Der Akku ist alle. Handy, Kamera und Laptop sind aus, das Elektroauto springt nicht an. Ein Albtraum für die meisten Menschen. Für Helmut Ehrenberg wird es genau dann interessant, wenn die Batterie leer ist. Der Materialwissenschaftler pendelt mit seinem Elektroauto jeden Tag 220 Kilometer. Von seinem Wohnort Darmstadt zu seinem Arbeitsplatz, dem Karlsruher Institut für Technologie, kurz KIT. „Auch mit dem Ziel, die Batterie zu ermüden“, sagt Ehrenberg, „denn wir wollen ja untersuchen: Was passiert in einer ermüdeten Batterie?“

Wer an Akkus und Batterien denkt, der fragt sich meist: Warum halten die Dinger eigentlich nie so lange, wie man es gerne hätte? Die gleiche Frage stellen sich auch Forscher wie Helmut Ehrenberg. Nur mit wissenschaftlichen Methoden. „Wir schauen sozusagen in die Batterie rein, was beim Laden und Entladen genau passiert“, erklärt er seine Arbeit.

Nun sollte man meinen, dass Hersteller von Energiespeichern genau wissen, wie ihre Produkte funktionieren. Immerhin bastelte der Italiener Alessandro Volta schon im Jahr 1800 die erste Batterie. „Bis heute ist noch nicht jeder Prozessschritt verstanden“, gibt Ehrenberg zu. „Da ist noch viel Spielraum, um Batteriezellen zu verbessern.“ Verstehen und Verbessern ist das Ziel seiner Forschung. Wer wissen will, wie die Batterie der Zukunft aussieht, ist bei ihm an der richtigen Adresse. Denn das Thema Energiespeicherung wird immer wichtiger. Die Energiewende, weg von Atomstrom, Braunkohle und Verbrennungsmotoren, hin zu Elektroautos, Wind- und Solarenergie, ist ohne bessere Batterien nicht denkbar.

Neutronenstrahlen durchdringen das Batteriegehäuse

Doch leistungsfähigere Akkus herzustellen, ist nicht so einfach, wie es scheint. „Man kann nicht einfach die Einzelteile optimieren und damit die Batterie verbessern, dann wäre der Job sehr einfach“, sagt Ehrenberg. Stattdessen, erklärt er, müsse man das Zusammenspiel der einzelnen Komponenten im realen Betrieb betrachten. Nur kann man eben nicht mit bloßem Auge in ein Metallgehäuse hineinschauen. „Und wenn ich die Batterie aufmache, habe ich das System darin verändert“, sagt Ehrenberg.

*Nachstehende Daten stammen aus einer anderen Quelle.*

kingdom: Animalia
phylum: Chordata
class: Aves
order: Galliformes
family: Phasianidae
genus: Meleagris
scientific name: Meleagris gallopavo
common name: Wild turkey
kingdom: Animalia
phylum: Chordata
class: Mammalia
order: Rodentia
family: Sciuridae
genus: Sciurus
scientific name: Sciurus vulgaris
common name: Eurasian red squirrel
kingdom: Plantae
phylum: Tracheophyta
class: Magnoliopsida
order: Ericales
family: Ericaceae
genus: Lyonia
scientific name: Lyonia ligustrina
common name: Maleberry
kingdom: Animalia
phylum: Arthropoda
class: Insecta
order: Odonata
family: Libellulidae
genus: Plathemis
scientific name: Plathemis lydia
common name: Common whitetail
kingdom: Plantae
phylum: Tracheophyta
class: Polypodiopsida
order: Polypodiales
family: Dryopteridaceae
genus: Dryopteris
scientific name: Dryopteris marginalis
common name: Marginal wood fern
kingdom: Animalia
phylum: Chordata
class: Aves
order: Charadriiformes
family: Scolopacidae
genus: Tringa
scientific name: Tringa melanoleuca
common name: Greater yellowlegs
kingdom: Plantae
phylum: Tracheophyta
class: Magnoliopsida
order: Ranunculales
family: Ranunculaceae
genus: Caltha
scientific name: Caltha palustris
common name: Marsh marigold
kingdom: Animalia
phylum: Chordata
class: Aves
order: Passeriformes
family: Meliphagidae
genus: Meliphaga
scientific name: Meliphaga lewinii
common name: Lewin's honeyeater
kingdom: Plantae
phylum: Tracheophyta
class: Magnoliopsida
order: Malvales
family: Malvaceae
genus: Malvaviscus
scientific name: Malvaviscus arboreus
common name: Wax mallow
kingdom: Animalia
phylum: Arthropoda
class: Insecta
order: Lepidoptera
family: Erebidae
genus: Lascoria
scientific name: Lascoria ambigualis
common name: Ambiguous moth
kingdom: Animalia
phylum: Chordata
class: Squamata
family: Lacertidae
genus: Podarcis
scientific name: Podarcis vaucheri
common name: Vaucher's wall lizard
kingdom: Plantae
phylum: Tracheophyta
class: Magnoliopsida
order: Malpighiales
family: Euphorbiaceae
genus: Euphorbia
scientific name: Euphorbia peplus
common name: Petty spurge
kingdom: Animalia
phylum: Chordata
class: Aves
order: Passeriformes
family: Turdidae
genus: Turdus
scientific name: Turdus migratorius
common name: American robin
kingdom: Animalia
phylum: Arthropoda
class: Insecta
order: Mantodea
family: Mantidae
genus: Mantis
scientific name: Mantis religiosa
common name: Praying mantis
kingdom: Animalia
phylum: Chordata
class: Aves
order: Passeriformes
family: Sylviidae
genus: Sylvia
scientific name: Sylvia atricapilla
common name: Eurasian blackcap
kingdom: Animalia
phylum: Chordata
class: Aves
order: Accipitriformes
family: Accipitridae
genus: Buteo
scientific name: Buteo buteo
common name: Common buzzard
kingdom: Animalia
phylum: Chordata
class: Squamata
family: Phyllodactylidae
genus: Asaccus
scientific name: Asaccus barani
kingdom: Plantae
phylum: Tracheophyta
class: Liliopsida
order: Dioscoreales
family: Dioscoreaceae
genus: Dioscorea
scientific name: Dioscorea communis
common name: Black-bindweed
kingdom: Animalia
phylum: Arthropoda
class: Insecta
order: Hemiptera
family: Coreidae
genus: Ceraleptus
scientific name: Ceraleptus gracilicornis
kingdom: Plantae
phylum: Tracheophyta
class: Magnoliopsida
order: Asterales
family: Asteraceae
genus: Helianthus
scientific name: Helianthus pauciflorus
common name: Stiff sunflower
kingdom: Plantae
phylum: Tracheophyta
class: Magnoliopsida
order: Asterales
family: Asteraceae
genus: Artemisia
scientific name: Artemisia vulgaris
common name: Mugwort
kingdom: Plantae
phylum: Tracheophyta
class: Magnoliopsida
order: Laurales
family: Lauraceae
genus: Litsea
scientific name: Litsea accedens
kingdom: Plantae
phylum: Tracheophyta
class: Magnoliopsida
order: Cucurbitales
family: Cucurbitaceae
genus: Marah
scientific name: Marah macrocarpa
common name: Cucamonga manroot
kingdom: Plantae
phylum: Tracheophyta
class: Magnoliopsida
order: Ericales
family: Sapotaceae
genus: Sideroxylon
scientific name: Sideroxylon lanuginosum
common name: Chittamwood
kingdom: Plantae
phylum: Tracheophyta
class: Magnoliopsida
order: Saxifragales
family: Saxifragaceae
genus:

Also untersucht er die Zellen im Labor mit Röntgenstrahlen. Und reist zu Neutronenquellen, wie dem Forschungsreaktor ILL im französischen Grenoble. Seine Batterieforschung ist eines der Projekte, die WIRED in einer Serie über das ILL vorstellt. Die Neutronenstrahlen dort „durchdringen so ein Batteriegehäuse mühelos“, sagt Ehrenberg. Man kann sich das vorstellen wie ein Super-Mikroskop. „Wir erhalten einen sehr detaillierten Fingerabdruck davon, was im Inneren passiert.“ Dadurch können die Karlsruher Forscher Strategien entwickeln, wie sich die Zellen verbessern lassen und Prototypen für bessere Akkus bauen.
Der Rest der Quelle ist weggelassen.